# Homemade lick it refill recipe



## ThunderingHooves (Aug 10, 2013)

I found this recipe a while ago to make some treats that work as lickit refills. I can't remember where I found it though. Just as a note, these aren't the same as the refills, but can work as refills. I thought I would share it.

Ingredients
2 cups horse feed 
1 cup cornmeal
1 1/3 cup sugar
2 cups corn syrup
Optional: handful of something horse likes (Like peppermints)

Step 1
In a large pot melt the sugar and corn syrup over medium heat for about 10 - 15 minutes.

Step 2
Cover the pot with a lid and cook for about 8 minutes. Stir occasionally.

Step 3
Uncover and cook until the sugar is at the cracking stage. To determine the cracking stage you can use candy thermometer. (Cracking stage is 290 -300 degrees F or 143 - 150 degrees C.)

Step 4
Turn stove off and quickly add corn meal and feed. Quickly mix together and then pour into mold. (Note: make sure to prepare pan with cooking spray)

Step 5
Let cool for about 4-6 hours. 


A couple things I have found:
It helps if you have a sink full of hot water and soap ready for right after you pour. It hardens quickly in the pan. If you let it sit in the hot water for a while the stuff falls off really easily. 

I have substituted the cornmeal with flour and had some good results.

Using a mini food cake pan makes the perfect size for the lickits. 
The one I have. 4 Cavity Mini Angel Food Cake Pan at Joann.com If you don't have one though I have found if you place the mix in a bowl and then place a funnel in the center it works pretty well too.

This mix makes 3-4 treats

Would also like to add that these are a treat. Something to give the horses every once and a while. 


Jinxx enjoying his treat. (this one was made with flour and either safe choice original or safe choice senior, can't remember which one.)


----------



## Um Saad (Feb 1, 2021)

ThunderingHooves said:


> I found this recipe a while ago to make some treats that work as lickit refills. I can't remember where I found it though. Just as a note, these aren't the same as the refills, but can work as refills. I thought I would share it.
> 
> Ingredients
> 2 cups horse feed
> ...


----------



## Um Saad (Feb 1, 2021)

This recipe turned out great! I used whole oats as the grain, and substituted half a cup of molasses for some of the syrup.
And to make clean-up more efficient, I put a few cups of water in the pot, covered it and cooked it for a few minutes. The condensation melts the syrup on the sides, plus you can use the water for a lovely bran mash!


----------

- - - - - - -

BRIEF
Copy the stretch of the homemade lick-it refill thread from "And to make" through "lovely bran mash!", renaming "condensation" to "steam".

Recorded data

- - - - - - -

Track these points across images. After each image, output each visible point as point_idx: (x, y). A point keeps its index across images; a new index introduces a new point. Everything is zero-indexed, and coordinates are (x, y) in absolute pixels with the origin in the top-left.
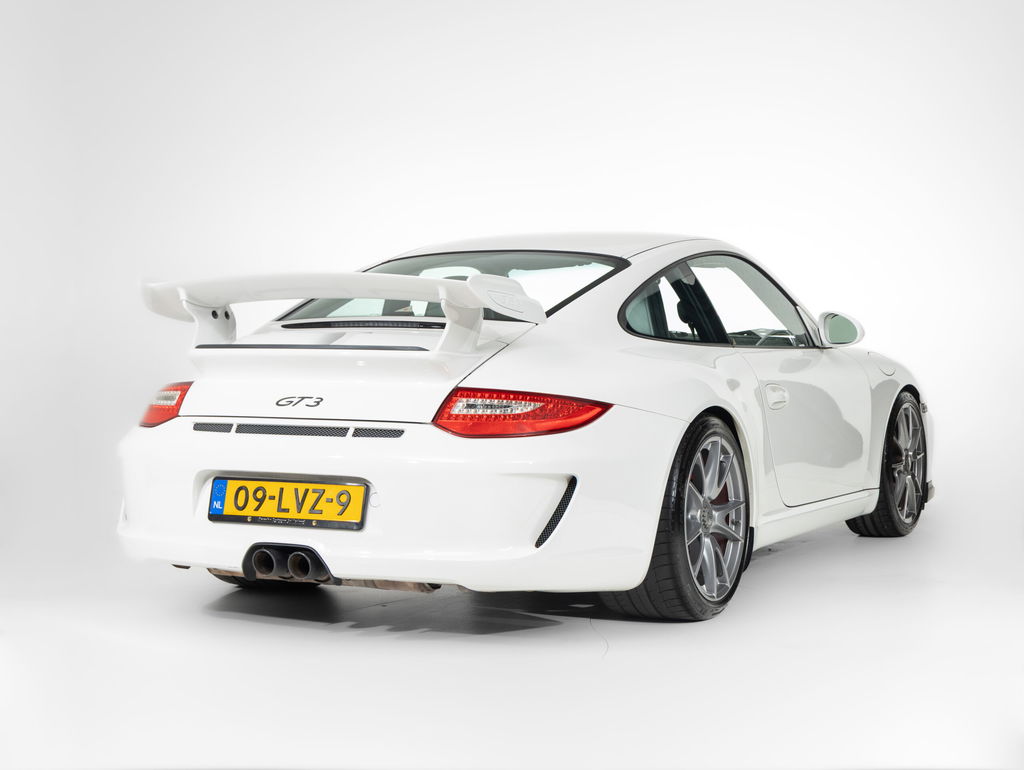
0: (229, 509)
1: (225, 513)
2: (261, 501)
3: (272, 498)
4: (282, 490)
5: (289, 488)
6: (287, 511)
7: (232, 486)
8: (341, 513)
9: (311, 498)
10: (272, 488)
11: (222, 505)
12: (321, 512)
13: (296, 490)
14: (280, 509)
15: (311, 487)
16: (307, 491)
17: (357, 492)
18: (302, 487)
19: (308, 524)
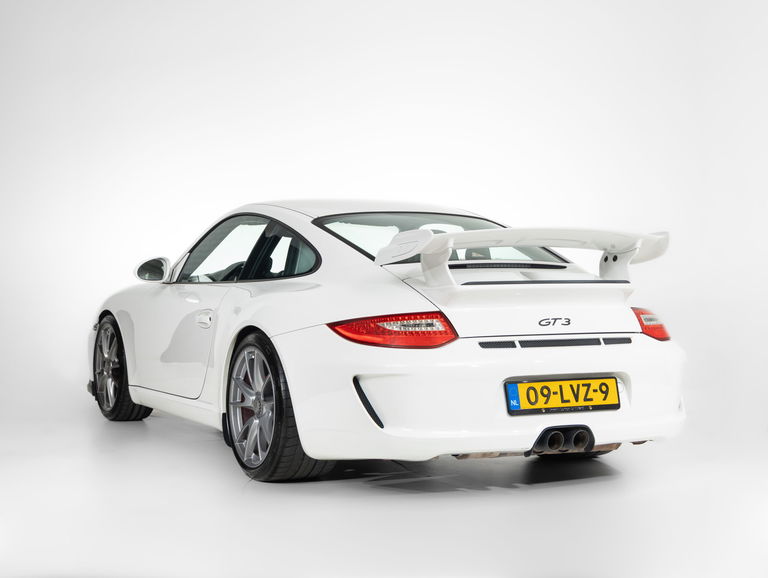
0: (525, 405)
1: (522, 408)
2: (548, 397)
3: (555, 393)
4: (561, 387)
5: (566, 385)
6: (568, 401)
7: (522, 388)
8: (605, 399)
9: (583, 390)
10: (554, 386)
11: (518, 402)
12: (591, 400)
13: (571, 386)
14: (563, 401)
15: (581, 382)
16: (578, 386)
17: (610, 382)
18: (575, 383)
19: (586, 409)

- - - - - - -

REPLY TO THE TASK
And to make clean-up more efficient, I put a few cups of water in the pot, covered it and cooked it for a few minutes. The steam melts the syrup on the sides, plus you can use the water for a lovely bran mash!